MOZILLA FIREFOX ISN'T THE PRIVACY BROWSER YOU THINK IT IS
Just finished reading their entire privacy policy. Here's what they don't advertise:
- THEY TRACK YOUR SEARCHES
Every search query is sent to partners with your location and device data. They derive "categories" from your searches (travel, shopping, etc.) and share location keywords with advertising partners.
Buried in the policy: "Mozilla receives royalties" from search engines. Follow the money.
- THEY SERVE YOU PRIVACY-INVASIVE ADS
The New Tab page shows personalized ads based on your browsing behavior. Your data gets "de-identified" then shared with ad partners. They process browsing data locally on your device, then send it to advertisers in aggregated form.
Sponsored content is enabled by default.
Ads aren't inherently bad - privacy-invasive tracking to serve ads is the problem.
- YOU CAN'T FULLY OPT OUT
Even when you disable telemetry, the "Daily Usage Ping" continues running. Direct quote from their policy: "deselecting telemetry will not impact the Daily Usage Ping."
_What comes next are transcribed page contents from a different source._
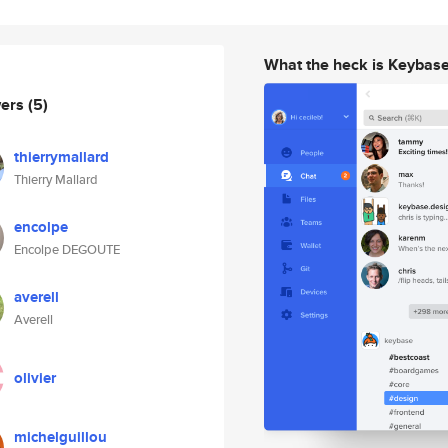
What the heck is Keybas
wers
(5)
thierrymallard
Thierry Mallard
encolpe
Encolpe DEGOUTE
averell
Averell
olivier
michelguillou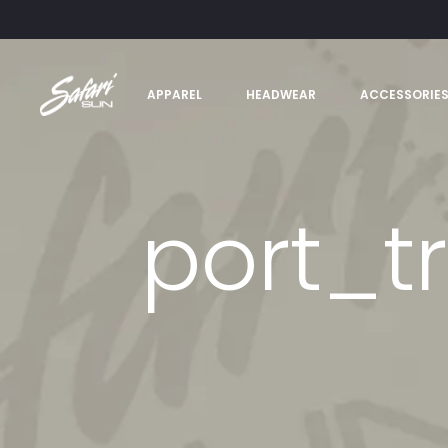
APPAREL
HEADWEAR
ACCESSORIE
port_t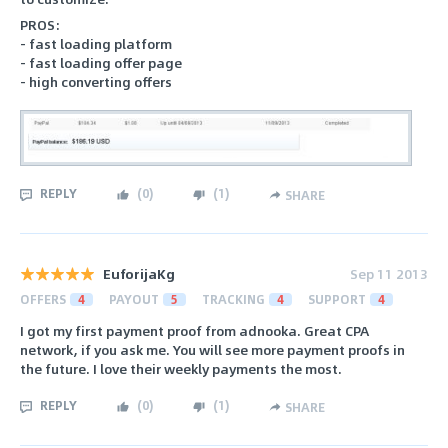
PROS:
- fast loading platform
- fast loading offer page
- high converting offers
REPLY
(
0
)
(
1
)
SHARE
EuforijaKg
Sep 11 2013
OFFERS
4
PAYOUT
5
TRACKING
4
SUPPORT
4
I got my first payment proof from adnooka. Great CPA
network, if you ask me. You will see more payment proofs in
the future. I love their weekly payments the most.
REPLY
(
0
)
(
1
)
SHARE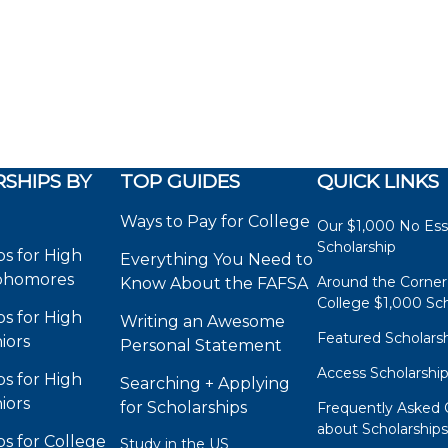
SHIPS BY
TOP GUIDES
QUICK LINKS
Ways to Pay for College
Our $1,000 No Es
Scholarship
ps for High
Everything You Need to
phomores
Around the Corner
Know About the FAFSA
College $1,000 Sch
ps for High
Writing an Awesome
Featured Scholars
iors
Personal Statement
Access Scholarshi
ps for High
Searching + Applying
iors
for Scholarships
Frequently Asked 
about Scholarship
ps for College
Study in the US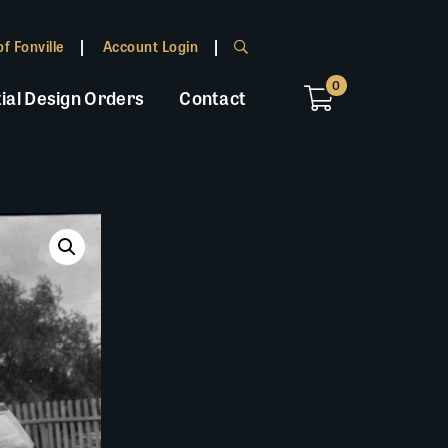
f Fonville
Account Login
0
ial Design Orders
Contact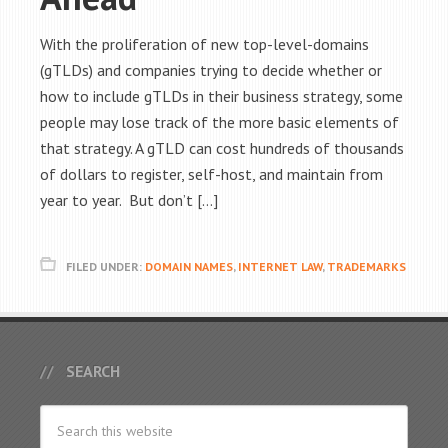
With the proliferation of new top-level-domains
(gTLDs) and companies trying to decide whether or
how to include gTLDs in their business strategy, some
people may lose track of the more basic elements of
that strategy. A gTLD can cost hundreds of thousands
of dollars to register, self-host, and maintain from
year to year. But don’t […]
FILED UNDER:
DOMAIN NAMES
,
INTERNET LAW
,
TRADEMARKS
SEARCH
Some data collection persists regardless of your settings.
- THEY TRACK YOUR SHOPPING
Review Checker monitors which products you view on Amazon, Walmart, and Best Buy. When you enable this feature, sponsored product recommendations are automatically turned on.
- YOUR AI CONVERSATIONS AREN'T PRIVATE
Third-party AI chatbot integration means your conversations go directly to ChatGPT, Claude, or whoever you select. Mozilla's own words: "we do not have access to your conversations" - because the third parties do.
- THE BUSINESS MODEL IS THE PROBLEM
Mozilla's revenue comes from: Search engine royalties, Advertising partnerships, Sponsored content deals
When your income depends on data-sharing arrangements, privacy becomes a marketing message, not a principle.
Don't trust the marketing. Read the actual privacy policies. Mozilla makes beautiful statements about internet health while quietly building surveillance-based advertising into Firefox.